Traditional Chinese Medicine (TCM )
From the introduction mentioned on the previous page, we can easily see that the Yin Yang principles, the Five Elements Theory form the fundamental basis of TCM. And Qi is a form of the Yin and Yang. It is a symbolical of the entirety, the unity and a condition of the continuous changing of the Yin and Yang. It circulates in our body together with our blood and nutrients via the channels, i.e. the meridians. It keeps us healthy and alive. As long as the Yin Yang in our body is balanced, the Qi can flow smoothly and hence a relative equilibrium is maintained and our health is guaranteed. Otherwise we may become depressed, unhappy and or experience the physically pain.

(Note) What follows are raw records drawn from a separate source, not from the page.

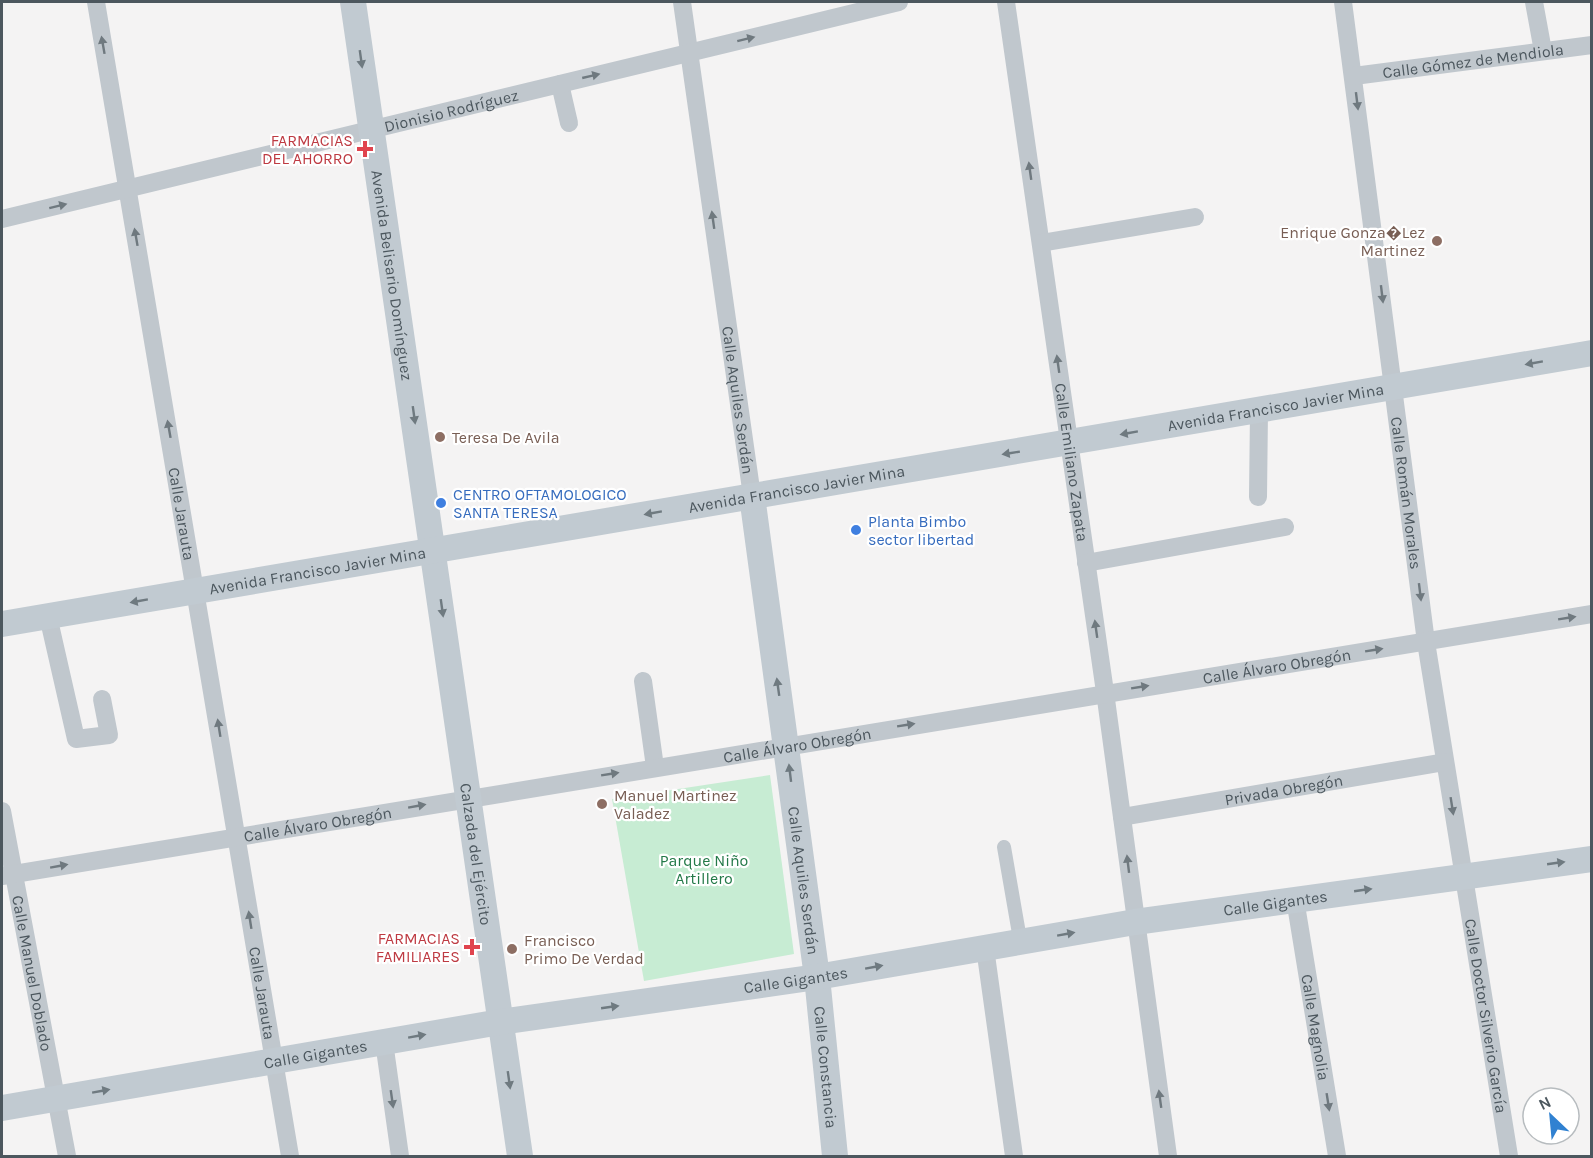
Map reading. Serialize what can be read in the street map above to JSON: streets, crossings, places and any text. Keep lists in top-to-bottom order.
{
  "streets": {
    "main road": [
      "Avenida Belisario Domínguez",
      "Calle Aquiles Serdán",
      "Avenida Francisco Javier Mina",
      "Calzada del Ejército",
      "Calle Gigantes",
      "Calle Constancia"
    ],
    "street": [
      "Calle Gómez de Mendiola",
      "Dionisio Rodríguez",
      "Calle Emiliano Zapata",
      "Calle Román Morales",
      "Calle Jarauta",
      "Calle Álvaro Obregón",
      "Privada Obregón",
      "Calle Manuel Doblado",
      "Calle Doctor Silverio García",
      "Calle Magnolia"
    ]
  },
  "crossings": [
    ["Calle Gómez de Mendiola", "Calle Román Morales"],
    ["Dionisio Rodríguez", "Avenida Belisario Domínguez"],
    ["Dionisio Rodríguez", "Calle Aquiles Serdán"],
    ["Dionisio Rodríguez", "Calle Jarauta"],
    ["Avenida Belisario Domínguez", "Avenida Francisco Javier Mina"],
    ["Avenida Belisario Domínguez", "Calzada del Ejército"],
    ["Calle Aquiles Serdán", "Avenida Francisco Javier Mina"],
    ["Calle Aquiles Serdán", "Calle Álvaro Obregón"],
    ["Calle Aquiles Serdán", "Calle Gigantes"],
    ["Calle Aquiles Serdán", "Calle Constancia"],
    ["Avenida Francisco Javier Mina", "Calle Emiliano Zapata"],
    ["Avenida Francisco Javier Mina", "Calle Román Morales"],
    ["Avenida Francisco Javier Mina", "Calle Jarauta"],
    ["Avenida Francisco Javier Mina", "Calzada del Ejército"],
    ["Calle Emiliano Zapata", "Calle Álvaro Obregón"],
    ["Calle Emiliano Zapata", "Privada Obregón"],
    ["Calle Emiliano Zapata", "Calle Gigantes"],
    ["Calle Román Morales", "Calle Álvaro Obregón"],
    ["Calle Román Morales", "Privada Obregón"],
    ["Calle Román Morales", "Calle Gigantes"],
    ["Calle Román Morales", "Calle Doctor Silverio García"],
    ["Calle Jarauta", "Calle Álvaro Obregón"],
    ["Calle Jarauta", "Calle Gigantes"],
    ["Calle Álvaro Obregón", "Calzada del Ejército"],
    ["Calle Álvaro Obregón", "Calle Manuel Doblado"],
    ["Calzada del Ejército", "Calle Gigantes"],
    ["Calle Gigantes", "Calle Manuel Doblado"],
    ["Calle Gigantes", "Calle Doctor Silverio García"],
    ["Calle Gigantes", "Calle Magnolia"],
    ["Calle Gigantes", "Calle Constancia"]
  ],
  "one_way": [
    "Dionisio Rodríguez",
    "Avenida Belisario Domínguez",
    "Calle Aquiles Serdán",
    "Avenida Francisco Javier Mina",
    "Calle Román Morales",
    "Calle Jarauta",
    "Calle Álvaro Obregón",
    "Calzada del Ejército",
    "Calle Gigantes",
    "Calle Magnolia"
  ],
  "parks": ["Parque Niño Artillero"],
  "places": {
    "health": ["FARMACIAS DEL AHORRO", "FARMACIAS FAMILIARES"],
    "other": [
      "Enrique Gonza�Lez Martinez",
      "Teresa De Avila",
      "CENTRO OFTAMOLOGICO SANTA TERESA",
      "Planta Bimbo sector libertad",
      "Manuel Martinez Valadez",
      "Francisco Primo De Verdad"
    ]
  },
  "north": "top left"
}
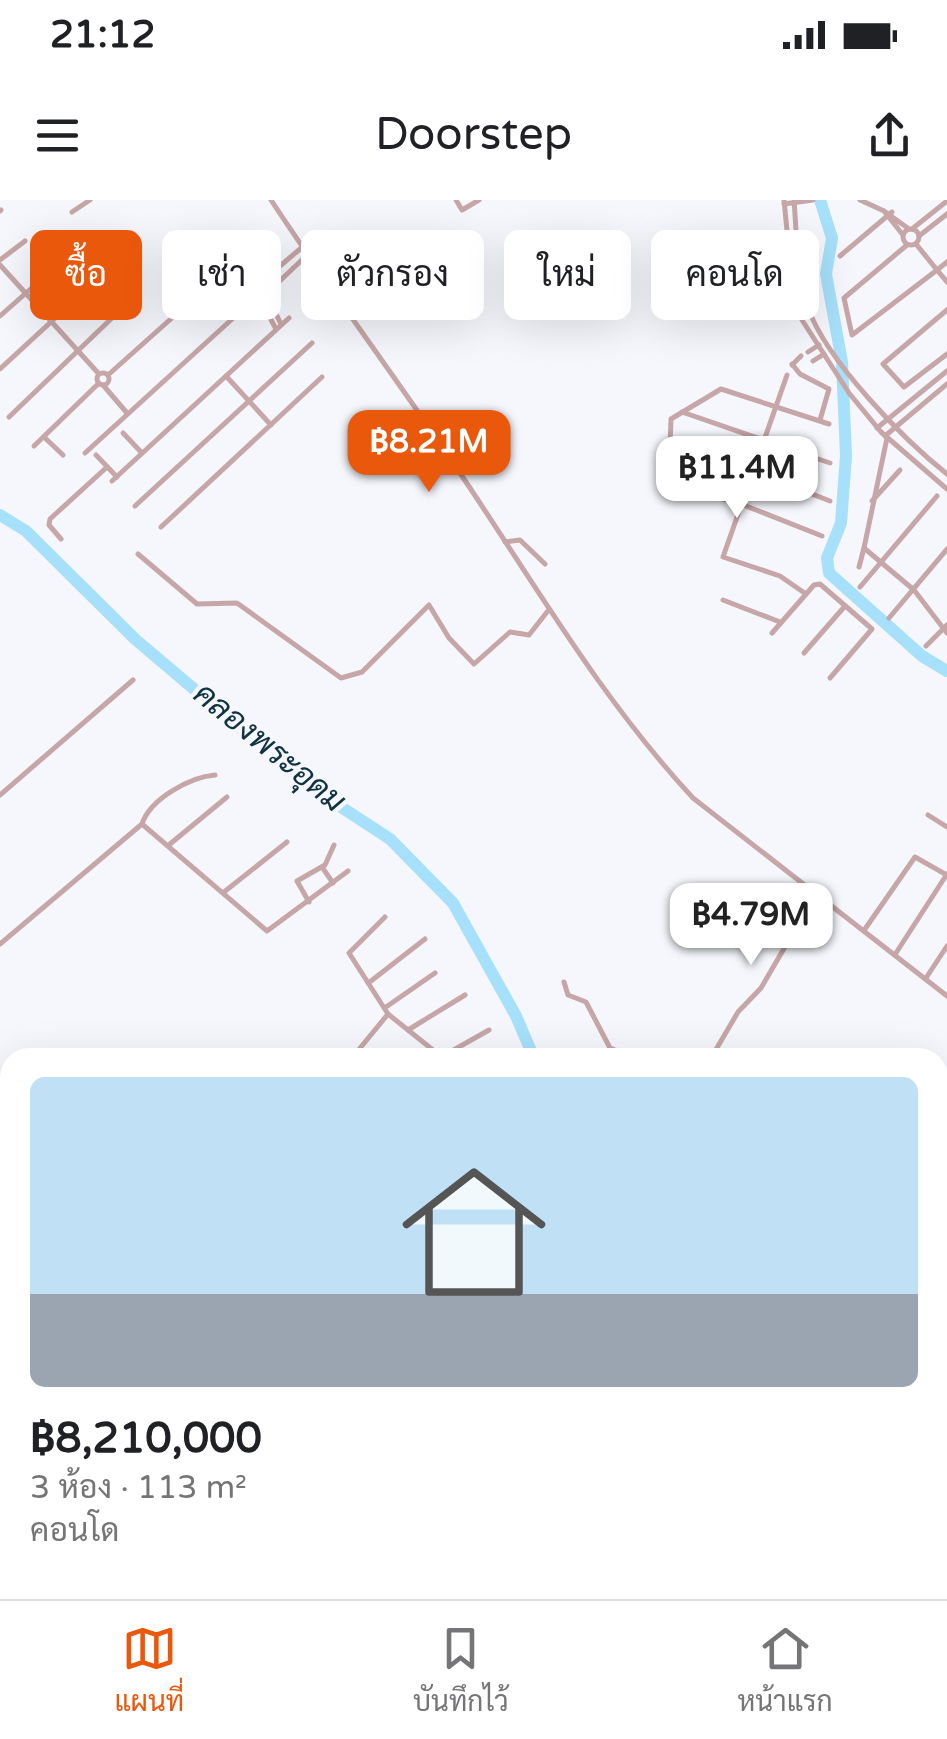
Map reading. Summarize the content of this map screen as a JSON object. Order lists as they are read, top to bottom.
{
  "water": ["คลองพระอุดม"],
  "page": {
    "status": "21:12",
    "header": "Doorstep",
    "chip": [
      "ซื้อ",
      "เช่า",
      "ตัวกรอง",
      "ใหม่",
      "คอนโด"
    ],
    "price": ["฿8.21M", "฿11.4M", "฿4.79M"],
    "list": [
      {
        "name": "฿8,210,000",
        "note": "3 ห้อง · 113 m² · คอนโด"
      }
    ],
    "tabs": ["แผนที่", "บันทึกไว้", "หน้าแรก"]
  }
}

There are in total twelve regular JingMai ( meridians) which are named respectively by the name of their related viscera or bowels. Thus each JingMai is connected with an interne organ. Furthermore there are eight QiJingBaMai and lots of small branches, "QiJing" means "strange route" and "BaMai" eight routes, i.e. Eight Extra Meridians, which don't have the direct connection with the internal organs. Yet, they take a great importance to the aspect of governing, concepting, perceiving, conceiving, supporting, strengthening and regulating the human body as an organic whole.
The diagnosis of TCM is based on an overall analysis of symptoms and signs, and an integral approaching of the unity and entirety of the human body and soul. In most cases, a treatment principle is made by this as a rule.
There are four diagnostic methods which have ever been summarized as four words in TCM study books in China as Wang Wen Wen Qie, also as Inspection, Listening and smelling, Interrogation and Palpation. Besides, the tongue and pulse diagnose also play important roles. Because they connect directly or indirectly with the meridian and internal organs. In other words the conditions of the essence of the organs can be manifested in the tongue and pulse. That is to say the energy level in an organs and the "organic whole" can be observed through them.
And yet, nowadays a TCM therapist gains more profit from combining the information from the Western Medicine world, to make a more clear understanding about an imbalance in the body.